The protest, to hold on March 10, followed the ongoing efforts to transfer the national minimum wage from the exclusive list to the concurrent legislative list.

The labour movement also frowned on the ongoing fuel scarcity in the country, threatening to picket petrol stations hoarding petroleum products.

These decisions were taken yesterday at an emergency National Executive Council (NEC) meeting of the Nigeria Labour Congress (NLC) in Abuja.

NLC President, Dr. Ayuba Wabba, told reporters after the meeting that the attention of workers had been drawn to a bill sponsored by Hon. Garba Datti Mohammed, a member of the National Assembly representing Sabon Gari Federal Constituency in Kaduna State, which seeks to move the national minimum wage from the exclusive list to the concurrent list in the 1999 Constitution, as amended.

He said the NLC also rejected another bill to establish State Judicial Councils.
Wabba said the NLC viewed the moves to decentralise the minimum wage negotiations as politically motivated.

“After careful deliberations of the issues, the NEC decided that there will be a national protest commencing from March 10 in the Federal Capital Territory (FCT) and especially the National Assembly. NEC resolved that the protest will be concurrently held in all the 36 states of the federation and to the different state Houses of Assembly across Nigeria,” he added.

He said the protest was to make a strong statement that Nigerian workers “would not allow hard-fought rights, which are global standards, to be bastardised by opportunistic and narrow-minded politicians.”

He stated that apart from creating minimum wage variations across states, it will introduce politics into the wage determination and negate the collective bargaining principle.

“It will lead to a hostile industrial space with diminished productivity and national security implications.

“In the light of the foregoing, the NEC called on President Muhammadu Buhari not to allow fifth columnists masquerading as politicians to derail his government by railroading the legislature into removing the national minimum wage from the exclusive list to the concurrent list,” he said.

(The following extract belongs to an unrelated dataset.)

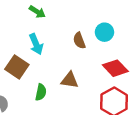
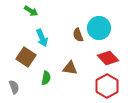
green arrow: (37, 12) -> (31, 11), moved
cyan circle: (104, 32) -> (99, 28), size x1.5

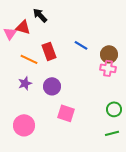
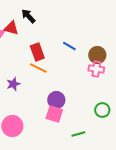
orange line: (29, 59) -> (38, 68), moved
purple circle: (52, 86) -> (56, 100), moved
green line: (112, 133) -> (78, 134), moved

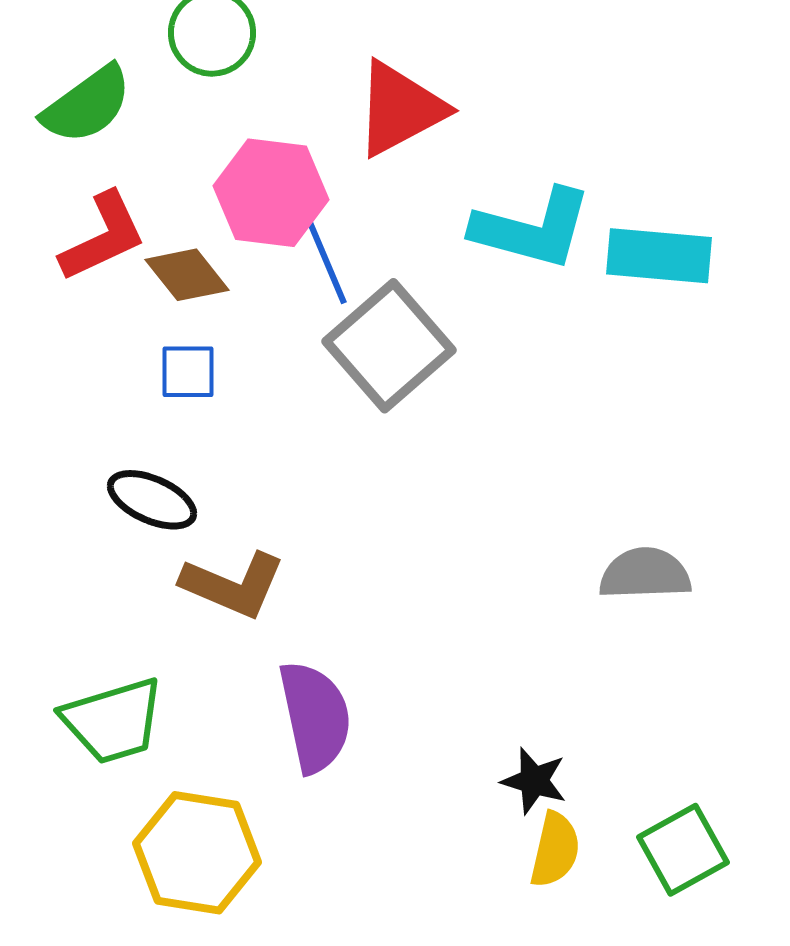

Wabba added that the NEC has empowered the NLC leadership to work with the Trade Union Congress (TUC) to actualise workers’ objective in this direction.

He also expressed concern about the hoarding of petroleum products, which is causing a scarcity in major cities.

“The NEC warned that should the current artificial scarcity persists, that the various leadership structures of the NLC should picket petrol stations found to be inflicting pains on Nigerians,” he stated.